La loi Big Brother en gestation

Selon Le Figaro, la ministre de l'Ordre et de la Sécurité intérieurs devrait bientôt proposée une loi Big Brother. Le vieux rêve du capitalisme triomphant (sécurité des biens et contrôle des individus) est en passe de se réaliser au vu et au su de tous.
Cette "loi d’orientation et de programmation pour la sécurité intérieure" (Lopsi 2) envisage très concrètement le droit pour les services de l'Ordre et de la Sécurité intérieurs de placer sur les ordinateurs privés des particuliers et des entreprises des clés de connexion, et même d’installer à distances des logiciels pirates.
Certes, ce droit Big Brother ne serait utilisé que dans des affaires graves (terrorisme, pédophilie, etc.).

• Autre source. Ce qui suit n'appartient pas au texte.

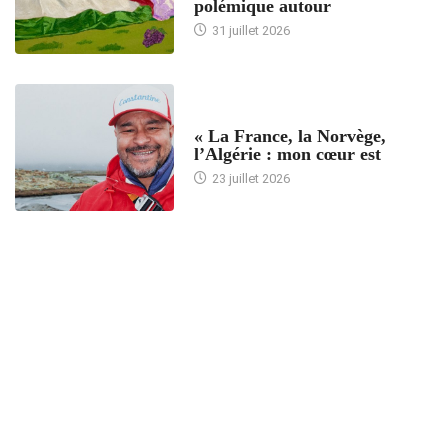
polémique autour
31 juillet 2026
ACCUEIL
« La France, la Norvège,
l’Algérie : mon cœur est
23 juillet 2026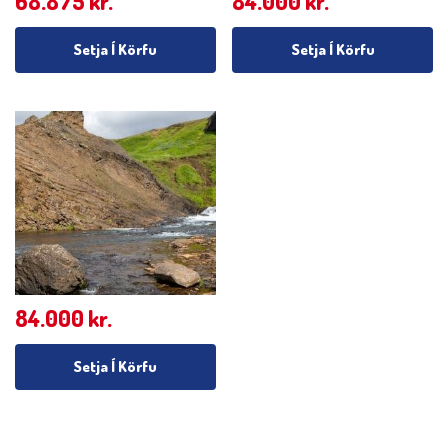
68.875
kr.
84.000
kr.
Setja Í Körfu
Setja Í Körfu
84.000
kr.
Setja Í Körfu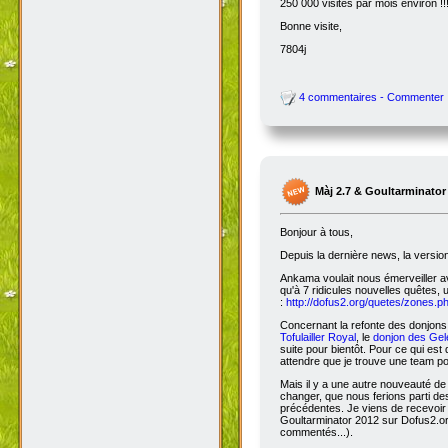
250 000 visites par mois environ !!
Bonne visite,
7804j
4 commentaires - Commenter
Màj 2.7 & Goultarminator
Bonjour à tous,
Depuis la dernière news, la versio
Ankama voulait nous émerveiller avec
qu'à 7 ridicules nouvelles quêtes, 
:
http://dofus2.org/quetes/zones.
Concernant la refonte des donjons, 
Tofulailler Royal
, le
donjon des Gel
suite pour bientôt. Pour ce qui es
attendre que je trouve une team po
Mais il y a une autre nouveauté de 
changer, que nous ferions parti de
précédentes. Je viens de recevoir
Goultarminator 2012 sur Dofus2.org
commentés...).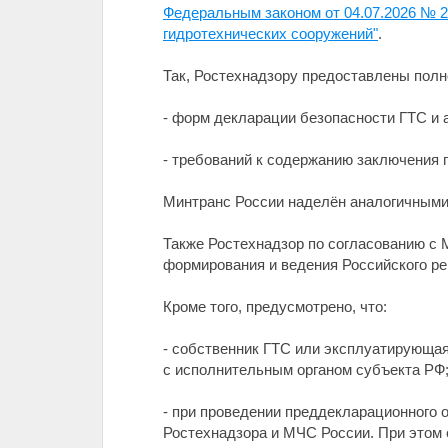
Федеральным законом от 04.07.2026 № 
гидротехнических сооружений"
.
Так, Ростехнадзору предоставлены пол
- форм декларации безопасности ГТС и 
- требований к содержанию заключения 
Минтранс России наделён аналогичными
Также Ростехнадзор по согласованию с
формирования и ведения Российского ре
Кроме того, предусмотрено, что:
- собственник ГТС или эксплуатирующая
с исполнительным органом субъекта РФ
- при проведении преддекларационного
Ростехнадзора и МЧС России. При этом 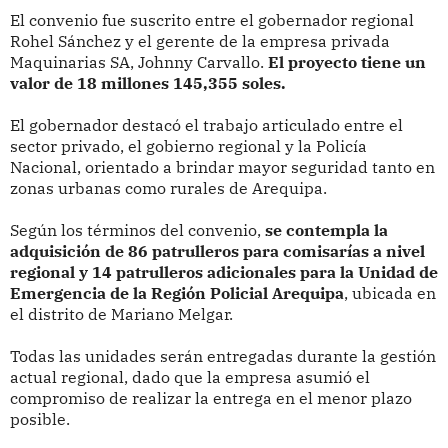
El convenio fue suscrito entre el gobernador regional
Rohel Sánchez y el gerente de la empresa privada
Maquinarias SA, Johnny Carvallo.
El proyecto tiene un
valor de 18 millones 145,355 soles.
El gobernador destacó el trabajo articulado entre el
sector privado, el gobierno regional y la Policía
Nacional, orientado a brindar mayor seguridad tanto en
zonas urbanas como rurales de Arequipa.
Según los términos del convenio,
se contempla la
adquisición de 86 patrulleros para comisarías a nivel
regional y 14 patrulleros adicionales para la Unidad de
Emergencia de la Región Policial Arequipa
, ubicada en
el distrito de Mariano Melgar.
Todas las unidades serán entregadas durante la gestión
actual regional, dado que la empresa asumió el
compromiso de realizar la entrega en el menor plazo
posible.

Reste que la présomption de terrorisme, par exemple, ne mange pas de pain pour la police et peut toujours être invoquée après fabrication de toutes pièces d'un dossier bien senti. On a déjà vu ça...
Certes, cela se ferait sous contrôle de la justice (juge d'instruction). Reste que la reprise en main de l'appareil judiciaire par le gouvernement de l'Ordre et de la Sécurité intérieurs est flagrante. Je vous en parlais très récemment... et nous en reparlerons.